Le double discours des drag queens

Il m’embête d’ajouter un texte sur le trop commenté sujet des drag queens faisant la lecture aux enfants. Mais en matière d’éducation, surtout pour des parents chrétiens, il vaut mieux ne pas négliger ce genre de débats.

L’histoire des drag queens dans les bibliothèques semble banale. Du moins, c’est ce que veulent faire croire ceux qui défendent cet exercice. Barbada, durant son passage à Tout le monde en parle, assure que cette activité est parfaitement inoffensive. Il ne s’agit, assure-t-elle, que d’un déguisement, comme à l’Halloween. En outre, les contes choisis ne contiendraient aucune intention politique. L’activité n’aurait rien à voir avec les spectacles grivois des cabarets; les drags sauraient s’adapter à leur public. Barbada elle-même possède des compétences en enseignement, car son alter ego (ou vrai égo, devrais-je dire?), Sébastien Potvin, enseigne la musique au primaire.

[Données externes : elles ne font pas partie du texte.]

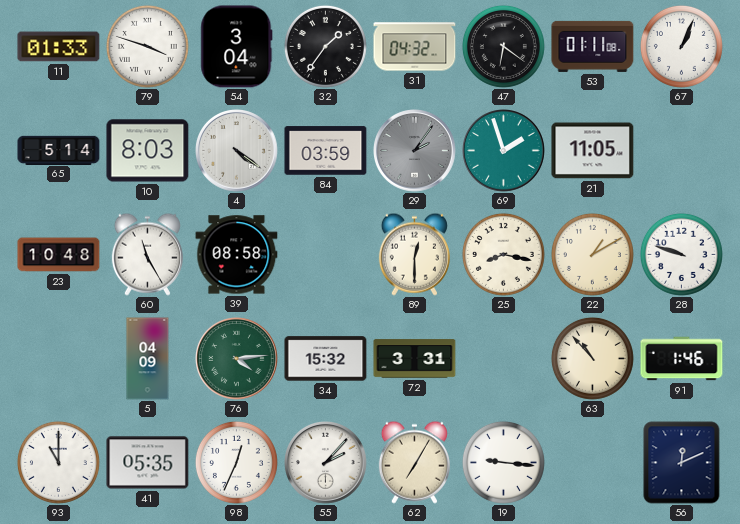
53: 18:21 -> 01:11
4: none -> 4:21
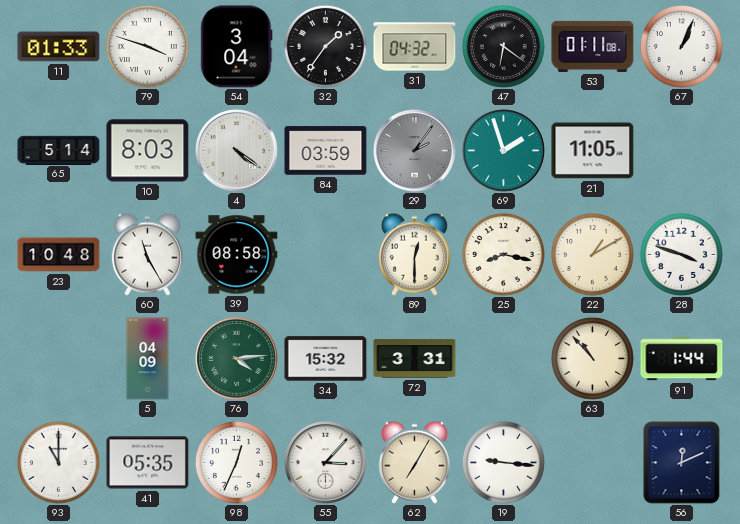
28: 9:48 -> 3:48
91: 1:46 -> 1:44
55: 2:07 -> 3:07
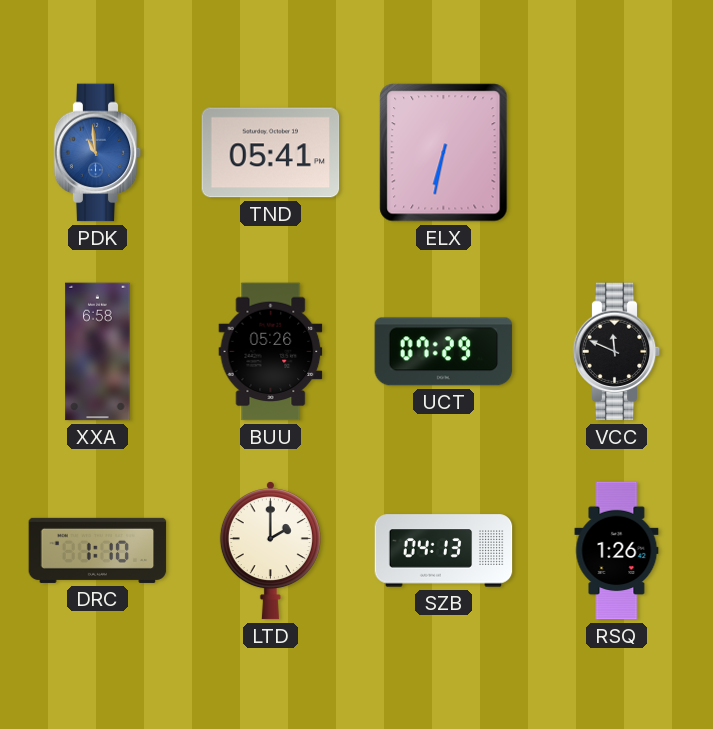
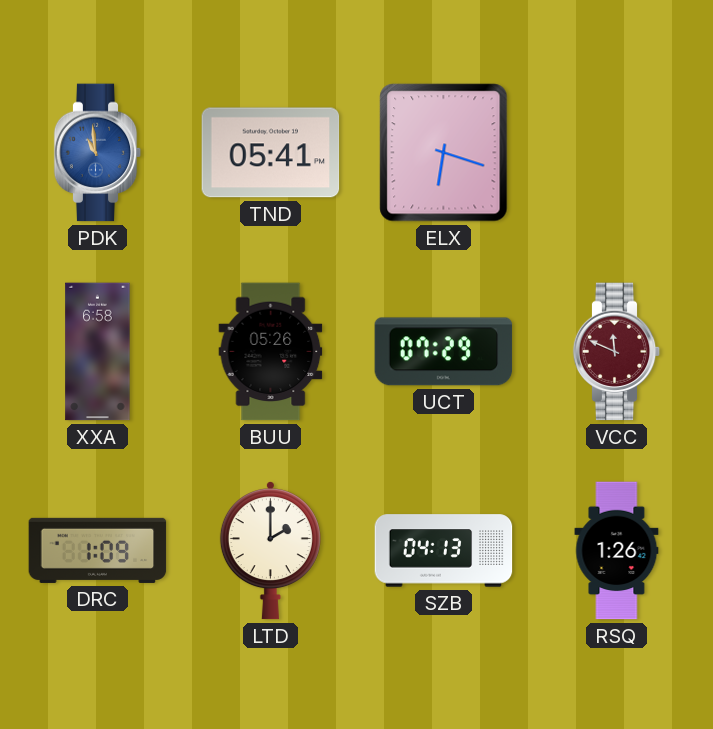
ELX: 6:32 -> 6:18
VCC dial: black -> burgundy
DRC: 1:10 -> 1:09
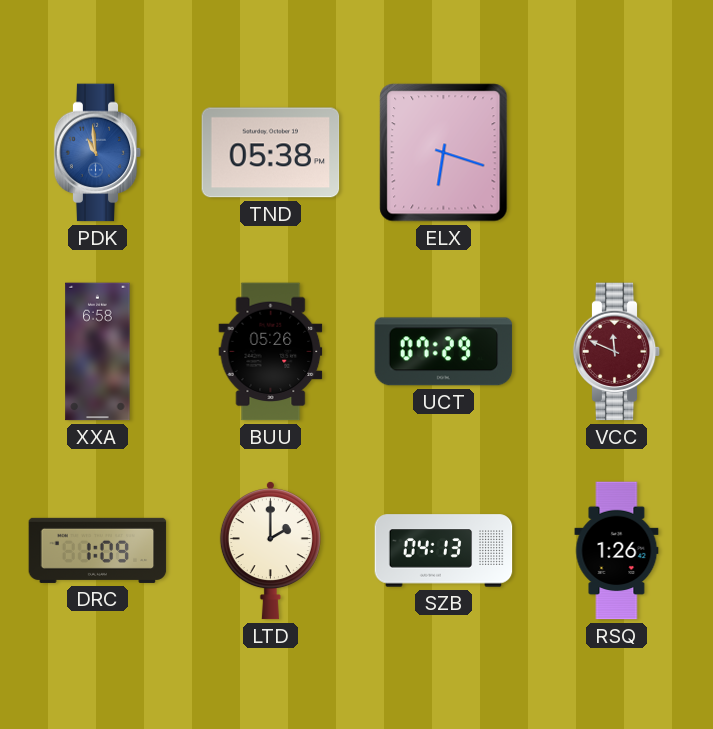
TND: 05:41 -> 05:38
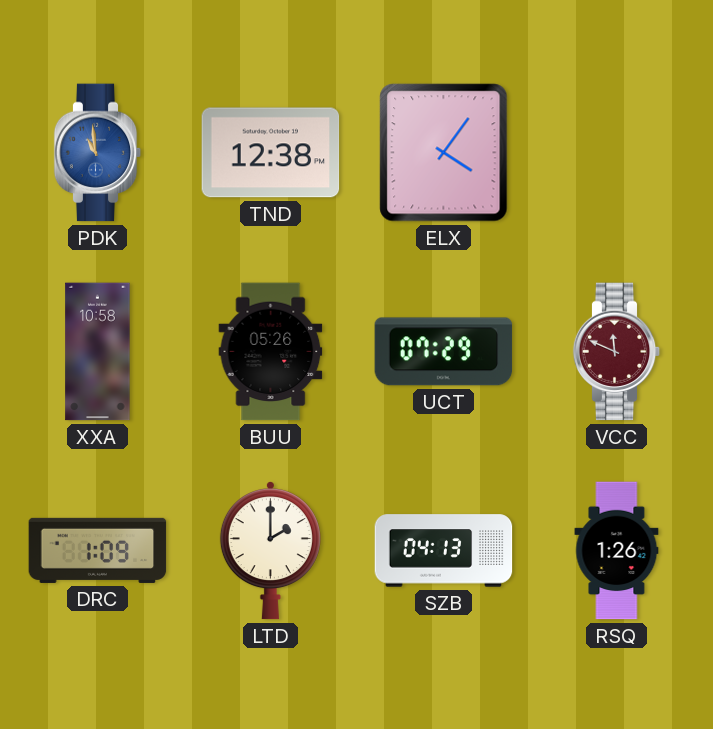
TND: 05:38 -> 12:38
ELX: 6:18 -> 4:06
XXA: 6:58 -> 10:58
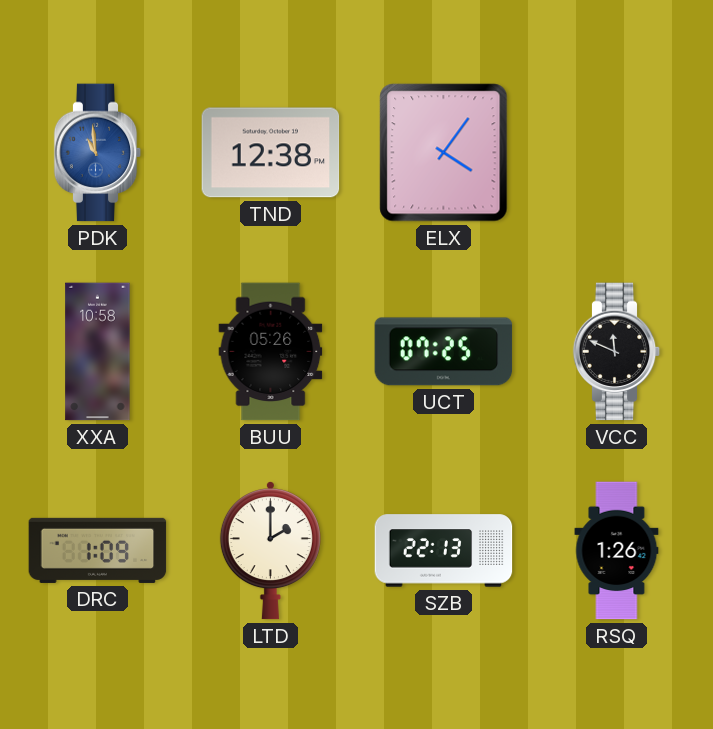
UCT: 07:29 -> 07:25
VCC dial: burgundy -> black
SZB: 04:13 -> 22:13
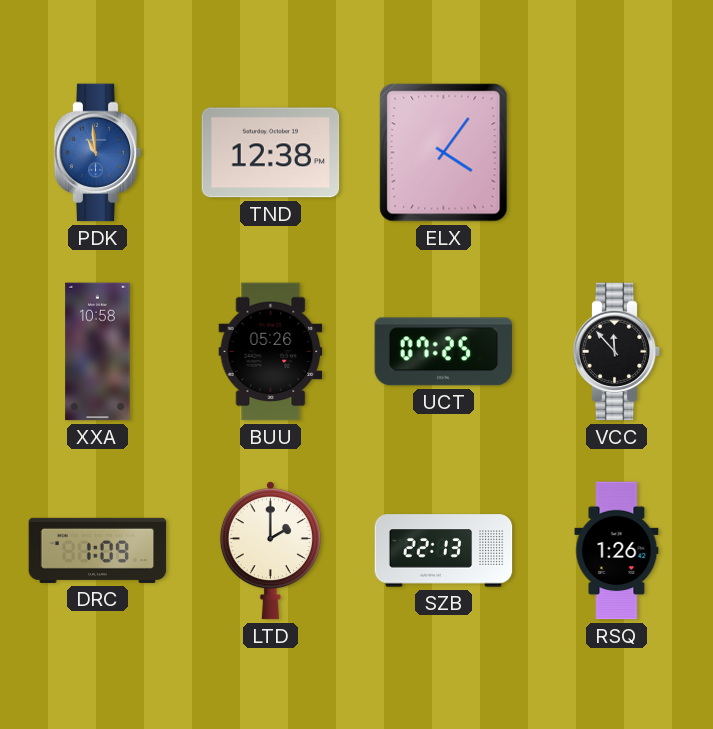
VCC: 11:49 -> 11:53
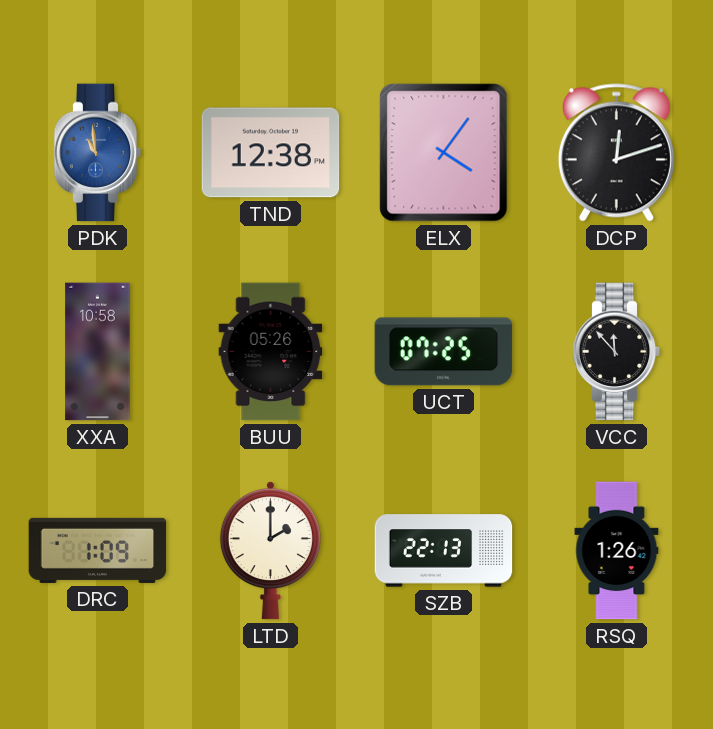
DCP: none -> 12:12
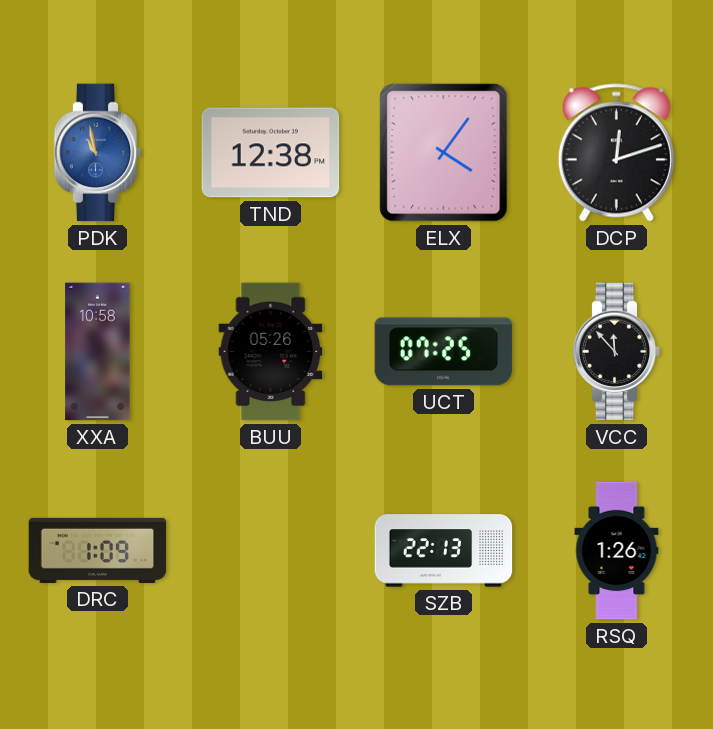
PDK: 10:59 -> 10:58
LTD: 2:00 -> none
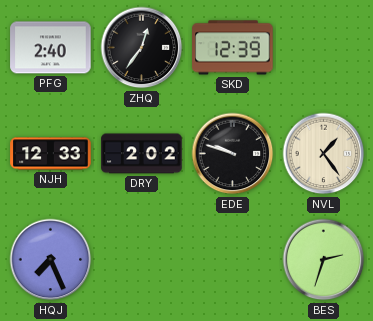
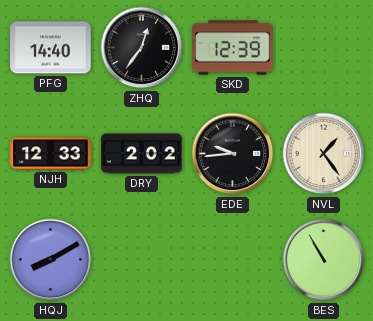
PFG: 2:40 -> 14:40
EDE: 9:48 -> 9:44
HQJ: 7:26 -> 8:10
BES: 2:33 -> 10:55
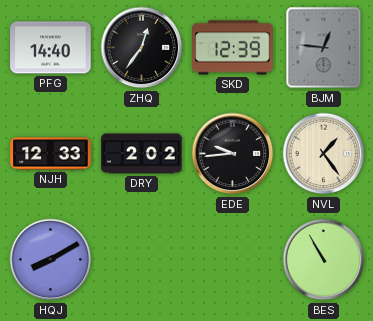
BJM: none -> 12:46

Sauf que les drag queens, et ceux qui défendent leur présence auprès des enfants, tiennent en réalité un double discours. D’une part, on affirme qu’il ne s’agit que d’un déguisement, et d’autre part, on vante qu’une telle exposition ouvrira l’esprit des enfants à la diversité, sous-entendue la diversité LGBTQ. Mais comment un être de fiction ou un costume peuvent-ils faire partie de la diversité?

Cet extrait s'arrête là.